### Requirement
Resume the BigQuery guide below, starting right after its last sentence.

### Source text
________________________________________

BIGQUERY LEARNING

Welcome to our BigQuery Learning Hub!
In this beginner-friendly guide, we'll delve into BigQuery and its tools for querying and analyzing data, perfect for those starting out or seeking to enhance their expertise.

Your Free One-Stop Guide to Mastering BigQuery.

What is BigQuery

Google BigQuery is a part of the Google Cloud Platform that offers an on-demand data warehouse service. It enables you to upload organized data into tables and leverage Google's cloud infrastructure to swiftly analyze vast amounts of data rows within seconds.

Start with Free BigQuery Tutorial

Before you Begin

In this guide, we'll be accessing tables within a publicly available dataset provided by Google to explore BigQuery via the Google Cloud Platform. Hence, it's assumed that:

You have access to the Google Could Platform

You have already created a Google Cloud project.

Google sandbox environment is up and running

About the Instructor

Introducing Alexander Junke: a data expert with over seven years of hands-on experience in Data Engineering and Analytics. Equipped with a wealth of SQL and a mastery of Google Tag Manager, Alex is your go-to guru for navigating the intricate world of data. With a talent for transforming complex datasets into actionable insights, he's your trusted guide on the journey to data-driven success.

________________________________________

Collected data:

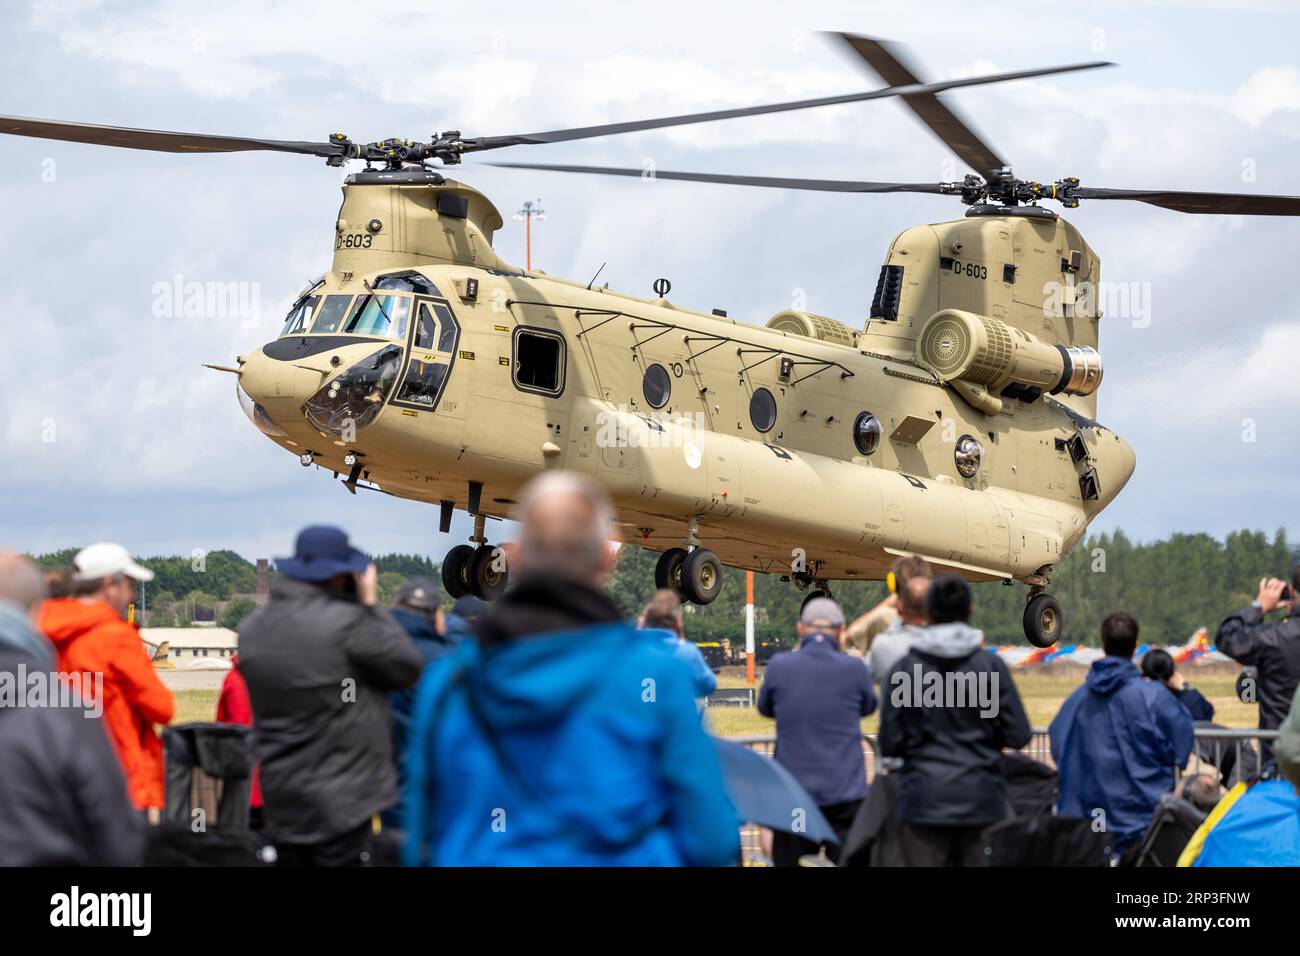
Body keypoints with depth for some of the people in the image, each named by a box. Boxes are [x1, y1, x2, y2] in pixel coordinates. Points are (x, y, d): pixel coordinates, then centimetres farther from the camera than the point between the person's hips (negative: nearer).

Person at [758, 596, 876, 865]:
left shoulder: (780, 666, -5)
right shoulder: (854, 668, -6)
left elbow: (765, 708, 14)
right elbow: (868, 707, 14)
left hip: (793, 795, 1)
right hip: (846, 796, -1)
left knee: (790, 863, 9)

________________________________________

### Output of the task
About the Course

Understanding data is paramount for anyone seeking insights into their business or any analytical endeavor. As data scales, so does the need for robust tools to handle it efficiently.

While small datasets find solace in tools like Google Sheets or Excel, when data grows, BigQuery steps in as the ultimate solution. With BigQuery, massive datasets are effortlessly managed, providing swift and profound insights in minutes.

At datadice, our seasoned data engineer, Alexander Junke, will guide you through this comprehensive yet accessible journey into BigQuery. With each video uploaded every 1 or 2 weeks, we delve into various topics, from querying data for diverse purposes to sharing invaluable tips and tricks for efficient data manipulation.

Join us as we navigate through distinct chapters, unraveling the complexities of data analysis while mastering the art of querying data effectively. Let's explore each chapter together, one step at a time.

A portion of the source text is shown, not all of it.